Let $$ y'' + 20y' + 19y = 0, \qquad y(0) = 1 \quad y'(0) = -10 \quad t \geq 0 $$
be the relevant IVP. Solve it using 3rd order Adams-Moulton method, i.e.
$$y_{j+2} - y_{j+1} = \frac{h}{12}(5f(t_{j+2},y_{j+2})+8f(t_{j+1}, y_{j+1})-f(t_j,y_j)).$$
Estimate the value $y_{j+2}$ via fixed-point iteration. What is the maximum size of $h$ s.t. the fixed-point iteration still converges?
First of all, how am I supposed to solve it? There is no specified range for approximations.
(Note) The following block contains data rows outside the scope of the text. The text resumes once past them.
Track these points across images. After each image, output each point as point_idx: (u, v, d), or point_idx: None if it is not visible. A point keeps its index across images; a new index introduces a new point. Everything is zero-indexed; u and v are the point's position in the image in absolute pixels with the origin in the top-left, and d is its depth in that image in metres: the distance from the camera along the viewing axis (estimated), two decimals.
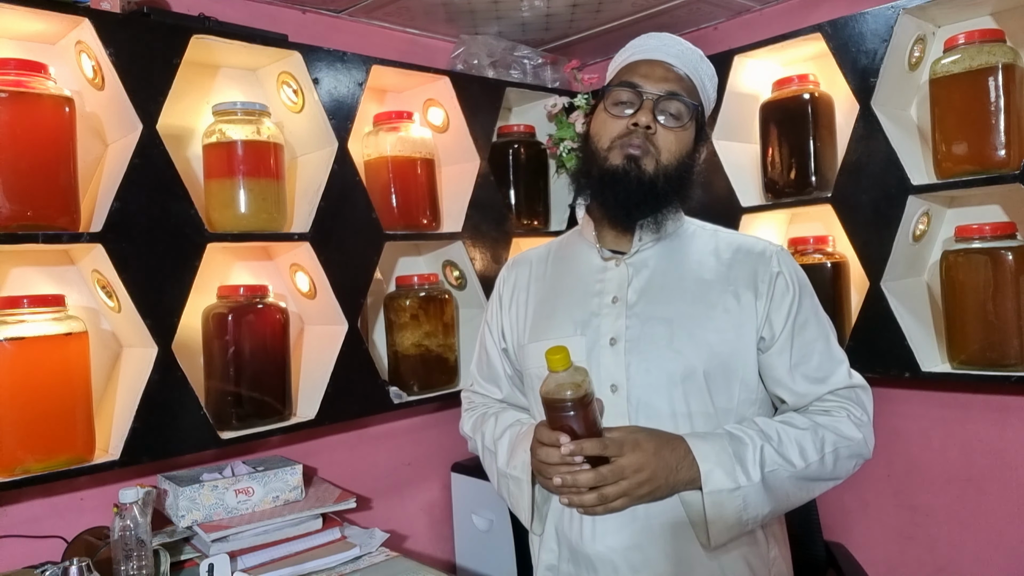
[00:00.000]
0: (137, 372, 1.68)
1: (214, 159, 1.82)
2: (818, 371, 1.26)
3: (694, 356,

Or should I consider taking the limit $h \to 0$ for the method above?
Second, how do I estimate $y_{j+2}$ via fixed-point iteration and determine the maximum step size? I know for example Banach's fixed-point theorem but I can't seem to figure out its application to multi step methods.
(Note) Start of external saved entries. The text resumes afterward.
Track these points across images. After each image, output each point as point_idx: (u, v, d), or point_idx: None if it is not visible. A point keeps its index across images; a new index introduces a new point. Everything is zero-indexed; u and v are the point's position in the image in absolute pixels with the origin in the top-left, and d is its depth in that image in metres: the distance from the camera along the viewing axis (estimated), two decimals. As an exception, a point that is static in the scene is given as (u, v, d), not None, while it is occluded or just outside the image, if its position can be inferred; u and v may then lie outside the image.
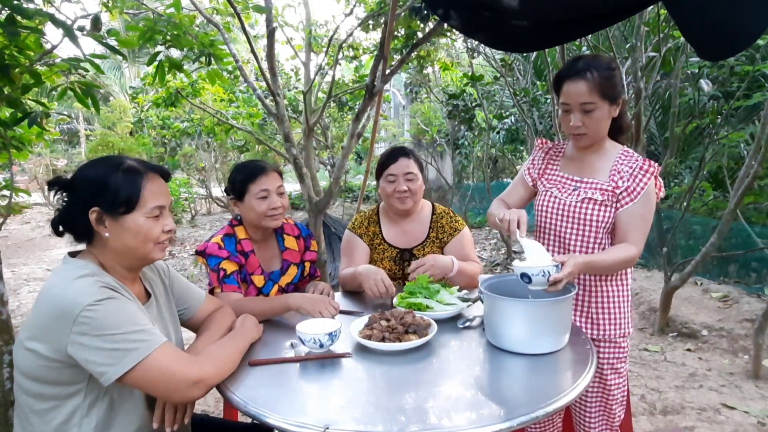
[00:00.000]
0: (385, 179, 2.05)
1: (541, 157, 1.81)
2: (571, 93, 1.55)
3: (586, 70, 1.53)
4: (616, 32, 5.01)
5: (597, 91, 1.52)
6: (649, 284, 4.83)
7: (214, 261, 1.77)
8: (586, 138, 1.61)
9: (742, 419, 2.66)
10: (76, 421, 1.14)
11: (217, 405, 2.83)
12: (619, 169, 1.61)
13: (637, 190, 1.57)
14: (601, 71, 1.53)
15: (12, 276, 6.23)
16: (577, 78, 1.54)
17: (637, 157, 1.61)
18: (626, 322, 1.69)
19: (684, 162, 6.20)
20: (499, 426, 1.04)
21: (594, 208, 1.61)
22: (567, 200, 1.65)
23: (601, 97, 1.53)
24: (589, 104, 1.54)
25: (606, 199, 1.60)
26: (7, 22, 1.80)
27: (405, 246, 2.12)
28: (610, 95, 1.55)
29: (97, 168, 1.22)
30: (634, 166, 1.59)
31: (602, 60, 1.57)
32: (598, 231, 1.62)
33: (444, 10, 1.99)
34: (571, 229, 1.65)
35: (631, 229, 1.57)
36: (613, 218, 1.60)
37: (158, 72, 2.75)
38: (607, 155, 1.65)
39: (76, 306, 1.07)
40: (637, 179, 1.57)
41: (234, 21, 4.38)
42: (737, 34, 1.46)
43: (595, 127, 1.58)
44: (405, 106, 14.54)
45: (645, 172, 1.58)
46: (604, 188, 1.60)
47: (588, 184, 1.64)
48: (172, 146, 11.89)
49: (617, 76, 1.57)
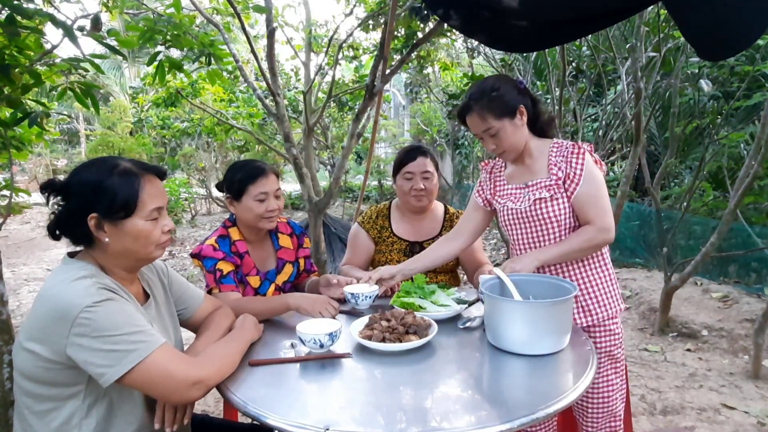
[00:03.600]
0: (402, 176, 2.11)
1: (486, 177, 1.89)
2: (471, 125, 1.69)
3: (473, 101, 1.65)
4: (616, 32, 5.00)
5: (489, 116, 1.63)
6: (649, 284, 4.83)
7: (210, 262, 1.76)
8: (508, 154, 1.70)
9: (742, 419, 2.66)
10: (75, 422, 1.14)
11: (217, 405, 2.83)
12: (555, 162, 1.67)
13: (577, 173, 1.62)
14: (482, 98, 1.63)
15: (12, 276, 6.22)
16: (469, 111, 1.67)
17: (567, 145, 1.68)
18: (615, 303, 1.72)
19: (684, 162, 6.21)
20: (500, 427, 1.04)
21: (545, 205, 1.66)
22: (521, 207, 1.71)
23: (495, 118, 1.63)
24: (489, 129, 1.65)
25: (553, 193, 1.65)
26: (7, 22, 1.80)
27: (416, 239, 2.17)
28: (504, 112, 1.63)
29: (91, 171, 1.19)
30: (565, 153, 1.66)
31: (487, 83, 1.67)
32: (559, 225, 1.67)
33: (444, 10, 1.99)
34: (534, 232, 1.71)
35: (588, 209, 1.62)
36: (569, 208, 1.65)
37: (158, 72, 2.75)
38: (540, 154, 1.71)
39: (75, 307, 1.06)
40: (572, 164, 1.63)
41: (234, 21, 4.38)
42: (737, 34, 1.46)
43: (509, 143, 1.66)
44: (405, 106, 14.55)
45: (576, 154, 1.64)
46: (548, 184, 1.66)
47: (533, 186, 1.69)
48: (172, 146, 11.90)
49: (505, 92, 1.64)
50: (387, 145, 14.64)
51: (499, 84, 1.66)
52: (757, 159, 3.15)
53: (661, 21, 3.47)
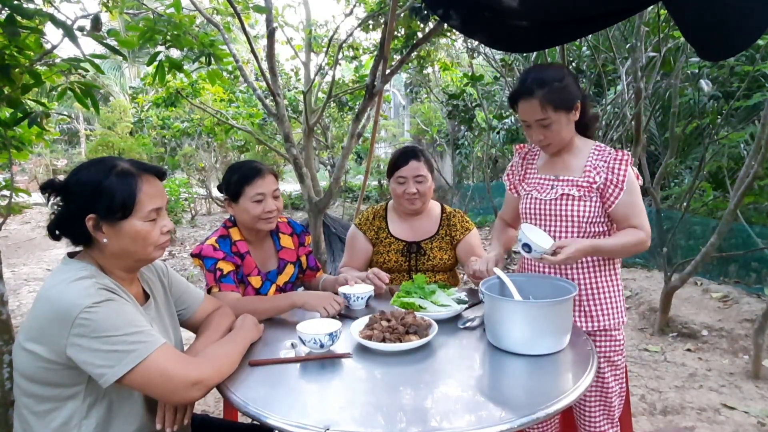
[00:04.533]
0: (396, 180, 2.11)
1: (519, 162, 1.86)
2: (526, 112, 1.60)
3: (535, 88, 1.55)
4: (616, 32, 5.01)
5: (549, 106, 1.56)
6: (649, 284, 4.83)
7: (211, 262, 1.76)
8: (551, 147, 1.66)
9: (742, 419, 2.66)
10: (75, 422, 1.14)
11: (217, 405, 2.83)
12: (594, 164, 1.64)
13: (620, 180, 1.60)
14: (550, 85, 1.55)
15: (12, 276, 6.22)
16: (528, 97, 1.57)
17: (610, 150, 1.66)
18: (619, 313, 1.71)
19: (684, 162, 6.21)
20: (500, 427, 1.04)
21: (572, 203, 1.65)
22: (546, 198, 1.70)
23: (554, 110, 1.57)
24: (544, 120, 1.58)
25: (583, 194, 1.63)
26: (7, 22, 1.79)
27: (413, 239, 2.17)
28: (564, 106, 1.58)
29: (90, 172, 1.19)
30: (608, 159, 1.63)
31: (551, 71, 1.59)
32: (580, 225, 1.65)
33: (444, 10, 1.99)
34: (555, 225, 1.69)
35: (632, 216, 1.61)
36: (595, 213, 1.64)
37: (158, 72, 2.75)
38: (579, 153, 1.69)
39: (75, 308, 1.06)
40: (615, 170, 1.61)
41: (234, 21, 4.38)
42: (737, 34, 1.46)
43: (557, 137, 1.62)
44: (405, 106, 14.55)
45: (620, 161, 1.62)
46: (580, 184, 1.64)
47: (564, 181, 1.68)
48: (172, 146, 11.89)
49: (569, 84, 1.59)
50: (387, 145, 14.65)
51: (563, 75, 1.60)
52: (757, 159, 3.15)
53: (661, 21, 3.47)
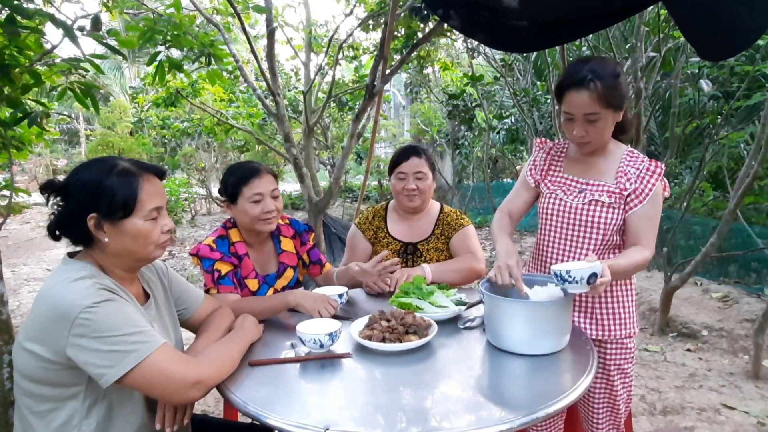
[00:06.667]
0: (396, 176, 2.13)
1: (543, 157, 1.76)
2: (575, 103, 1.49)
3: (591, 79, 1.45)
4: (616, 32, 5.01)
5: (602, 102, 1.46)
6: (649, 284, 4.83)
7: (208, 263, 1.74)
8: (590, 145, 1.58)
9: (742, 419, 2.66)
10: (75, 422, 1.14)
11: (217, 405, 2.83)
12: (625, 171, 1.58)
13: (645, 192, 1.55)
14: (606, 80, 1.45)
15: (12, 276, 6.22)
16: (581, 88, 1.46)
17: (643, 158, 1.60)
18: (631, 323, 1.68)
19: (684, 162, 6.20)
20: (500, 427, 1.04)
21: (602, 210, 1.58)
22: (573, 202, 1.62)
23: (605, 107, 1.47)
24: (593, 115, 1.49)
25: (614, 201, 1.57)
26: (7, 22, 1.79)
27: (409, 240, 2.18)
28: (615, 104, 1.49)
29: (90, 172, 1.19)
30: (640, 167, 1.57)
31: (607, 66, 1.49)
32: (606, 233, 1.59)
33: (444, 10, 1.99)
34: (579, 232, 1.62)
35: (643, 231, 1.55)
36: (621, 220, 1.58)
37: (158, 72, 2.75)
38: (612, 157, 1.62)
39: (75, 308, 1.06)
40: (644, 180, 1.55)
41: (234, 21, 4.38)
42: (737, 34, 1.46)
43: (600, 136, 1.54)
44: (405, 106, 14.55)
45: (652, 173, 1.56)
46: (611, 190, 1.58)
47: (594, 186, 1.61)
48: (172, 146, 11.90)
49: (622, 83, 1.50)
50: (387, 145, 14.65)
51: (619, 71, 1.50)
52: (757, 159, 3.15)
53: (661, 21, 3.47)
The equation as it is is a fixed point iteration for $y_{j+2}$. What is its Lipschitz constant considering that the Lipschitz constant of $f$ can be bounded by $20$?
For the initial point of the iteration, you could just extrapolate from the known values of $y_j, y_{j+1}$. This could be enhanced by also using the (previously already computed) value of $f(t_{j+1},y_{j+1})$.
Update: The directly read off fixed point equation is $$ y_{j+2}=T(y_{j+2})=C+\frac{5h}{12}f(t_{j+2},y_{j+2}). $$ $T$ has thus Lipschitz constant $L_T=\frac{5}{12}L_fh$ if $L_f$ is the $y$-Lipschitz constant of $f$. Now one has to ensure that $L_T<1$ or $L_fh<2.4$ if the associated fixed-point iteration is to converge.